As Common Dreams reported after the strikes, despite dubbing himself the "most anti-war president in history" and even seeking a Nobel Peace Prize, Trump has now bombed not only Nigeria but also Afghanistan, Iran, Iraq, Libya, Pakistan, Somalia, Syria, and Yemen, plus alleged drug trafficking boats in the Caribbean Sea and Pacific Ocean, since the start of his first term in 2017.
The Dove
[image or embed]
— Brian Finucane (@bcfinucane.bsky.social) December 25, 2025 at 9:06 PM
"Airstrikes in Nigeria will not make Americans safer, no matter the target," Kavanagh argued. "There are no real US interests at stake in Nigeria, a country that is an ocean and over 5,000 miles away. The country is home to a long-running insurgency, but violence and unrest in Nigeria pose no threat to the US homeland or national security interests abroad. Furthermore, despite Mr. Trump's claims, there is no evidence that Christians are targeted by Nigeria's extremist groups at a rate higher than any other religious or ethnic group in the country. Killings of civilians, to the extent they occur, are indiscriminate."
As CNN reported:
"Yes, these (extremist) groups have sadly killed many Christians. However, they have also massacred tens of thousands of Muslims," said Bulama Bukarti, a Nigerian human rights advocate specializing in security and development.
He added that attacks in public spaces disproportionately harm Muslims, as these radical groups operate in predominantly Muslim states...
Out of more than 20,400 civilians killed in attacks between January 2020 and September 2025, 317 deaths were from attacks targeting Christians while 417 were from attacks targeting Muslims, according to crisis monitoring group Armed Conflict Location & Event Data.
Kavanagh noted that "the United States has been conducting strikes on ISIS and other terrorist group targets in Africa now for over two decades and the number and power of militant groups on the continent has only increased. The whack-a-mole strategy is ineffective at controlling insurgencies or eliminating terrorist groups. It also needlessly expends scarce US resources and does so at a time when Americans are concerned about economic challenges at home."
"Chasing terrorist groups around the globe is the opposite of the 'America First' foreign policy voters expected when they returned Mr. Trump to the White House," she added. "To keep his commitment, he must make the attack in Nigeria a one-off."

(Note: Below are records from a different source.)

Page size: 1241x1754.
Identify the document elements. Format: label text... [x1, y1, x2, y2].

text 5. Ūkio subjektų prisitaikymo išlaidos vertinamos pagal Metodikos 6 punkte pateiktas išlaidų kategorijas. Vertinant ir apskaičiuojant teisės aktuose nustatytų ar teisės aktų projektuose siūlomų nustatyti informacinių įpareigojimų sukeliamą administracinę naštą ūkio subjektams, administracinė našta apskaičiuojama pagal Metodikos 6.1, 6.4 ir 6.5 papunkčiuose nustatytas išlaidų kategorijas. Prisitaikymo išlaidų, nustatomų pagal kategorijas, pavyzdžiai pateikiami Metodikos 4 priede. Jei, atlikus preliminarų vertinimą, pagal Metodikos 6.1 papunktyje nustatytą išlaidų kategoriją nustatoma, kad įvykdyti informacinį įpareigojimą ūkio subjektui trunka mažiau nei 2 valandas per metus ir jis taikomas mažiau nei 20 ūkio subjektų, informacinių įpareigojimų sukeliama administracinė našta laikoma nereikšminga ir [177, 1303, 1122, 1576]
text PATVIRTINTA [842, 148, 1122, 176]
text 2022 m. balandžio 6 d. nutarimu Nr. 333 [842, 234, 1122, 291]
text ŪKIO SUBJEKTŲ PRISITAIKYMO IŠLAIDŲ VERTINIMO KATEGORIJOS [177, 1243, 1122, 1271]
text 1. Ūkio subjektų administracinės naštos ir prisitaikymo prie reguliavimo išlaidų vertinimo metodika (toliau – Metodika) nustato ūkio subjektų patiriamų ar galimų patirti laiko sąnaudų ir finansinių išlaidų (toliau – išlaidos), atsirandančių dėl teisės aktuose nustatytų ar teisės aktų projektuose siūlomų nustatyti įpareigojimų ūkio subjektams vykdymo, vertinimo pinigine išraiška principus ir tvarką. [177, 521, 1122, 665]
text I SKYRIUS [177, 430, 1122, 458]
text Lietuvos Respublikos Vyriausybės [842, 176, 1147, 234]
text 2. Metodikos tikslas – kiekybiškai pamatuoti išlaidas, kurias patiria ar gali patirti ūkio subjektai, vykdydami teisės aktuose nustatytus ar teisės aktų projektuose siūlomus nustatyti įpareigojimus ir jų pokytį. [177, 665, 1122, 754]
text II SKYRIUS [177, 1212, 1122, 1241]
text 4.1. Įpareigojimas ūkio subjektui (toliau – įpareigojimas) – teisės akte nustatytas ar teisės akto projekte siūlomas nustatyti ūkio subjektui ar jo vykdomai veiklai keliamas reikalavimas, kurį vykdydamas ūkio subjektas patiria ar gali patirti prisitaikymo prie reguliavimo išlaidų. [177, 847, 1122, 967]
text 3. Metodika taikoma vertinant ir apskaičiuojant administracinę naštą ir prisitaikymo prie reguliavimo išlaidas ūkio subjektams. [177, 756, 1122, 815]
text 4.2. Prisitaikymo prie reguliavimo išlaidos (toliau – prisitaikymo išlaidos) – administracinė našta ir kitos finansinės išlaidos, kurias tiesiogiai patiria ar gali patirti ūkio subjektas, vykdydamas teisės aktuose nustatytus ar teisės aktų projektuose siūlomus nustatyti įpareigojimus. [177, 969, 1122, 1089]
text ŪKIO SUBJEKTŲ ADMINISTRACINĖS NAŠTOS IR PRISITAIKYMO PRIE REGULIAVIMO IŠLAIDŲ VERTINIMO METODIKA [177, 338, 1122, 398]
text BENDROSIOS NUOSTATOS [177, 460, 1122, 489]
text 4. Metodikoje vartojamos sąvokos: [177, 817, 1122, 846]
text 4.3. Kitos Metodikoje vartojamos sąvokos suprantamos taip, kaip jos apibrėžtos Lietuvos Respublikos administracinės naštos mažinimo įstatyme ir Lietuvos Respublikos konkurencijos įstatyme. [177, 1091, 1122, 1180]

Medea Benjamin of the anti-war group CodePink similarly says in a video shared on social media Friday: "We have to ask, is this Donald Trump's idea of America First? The American people do not want to be dragged into yet another conflict, and this was done without congressional approval, without public debate, without any transparency."
Former libertarian US Congressman Justin Amash (R-Mich.) has also emphasized in multiple social media posts since Thursday that "to carry out an offensive military action in another country, the approval the president of the United States needs is from the Congress of the United States, not from a foreign government."
Brian Finucane, a senior adviser at the International Crisis Group and nonresident senior fellow at the New York University School of Law, suggested congressional action, saying that it "seems like the Armed Services committees ought to do some oversight regarding the expensive and pointless Christmas fireworks display in Nigeria."
Meanwhile, progressive campaigner Melissa Byrne asked, "What kind of Christianity murders people on Christmas?"